RECORDS FOR THIS EXERCISE section start

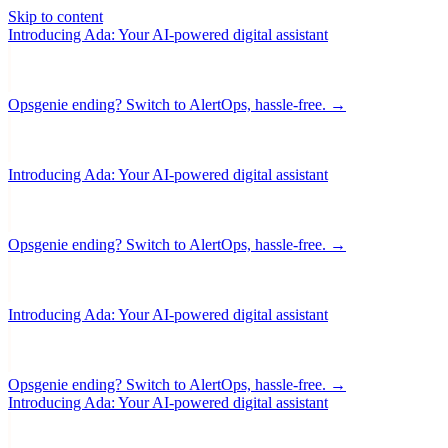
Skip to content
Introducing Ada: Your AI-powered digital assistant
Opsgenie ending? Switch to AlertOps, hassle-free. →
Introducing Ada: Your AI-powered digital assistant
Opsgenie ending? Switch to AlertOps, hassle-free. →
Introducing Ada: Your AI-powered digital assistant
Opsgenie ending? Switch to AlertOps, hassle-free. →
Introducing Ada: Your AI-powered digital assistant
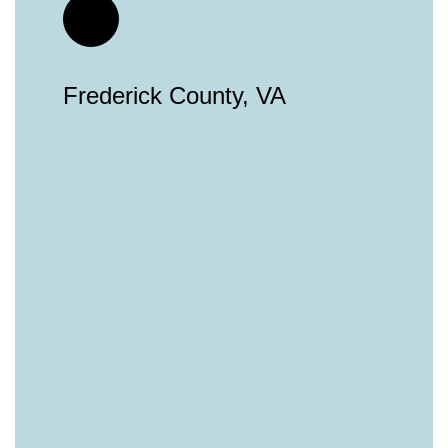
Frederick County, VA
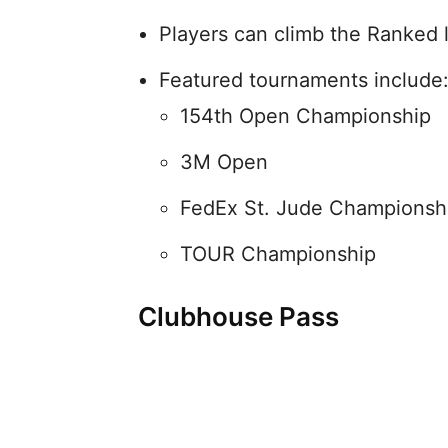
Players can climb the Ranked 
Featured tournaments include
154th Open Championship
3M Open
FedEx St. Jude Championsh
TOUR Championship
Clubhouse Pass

RECORDS FOR THIS EXERCISE section end

Pictures stay out; the records above are otherwise reproduced exactly.

Skip to content
Introducing Ada: Your AI-powered digital assistant
Opsgenie ending? Switch to AlertOps, hassle-free. →
Introducing Ada: Your AI-powered digital assistant
Opsgenie ending? Switch to AlertOps, hassle-free. →
Introducing Ada: Your AI-powered digital assistant
Opsgenie ending? Switch to AlertOps, hassle-free. →
Introducing Ada: Your AI-powered digital assistant
Frederick County, VA
Players can climb the Ranked 
Featured tournaments include
154th Open Championship
3M Open
FedEx St. Jude Championsh
TOUR Championship
Clubhouse Pass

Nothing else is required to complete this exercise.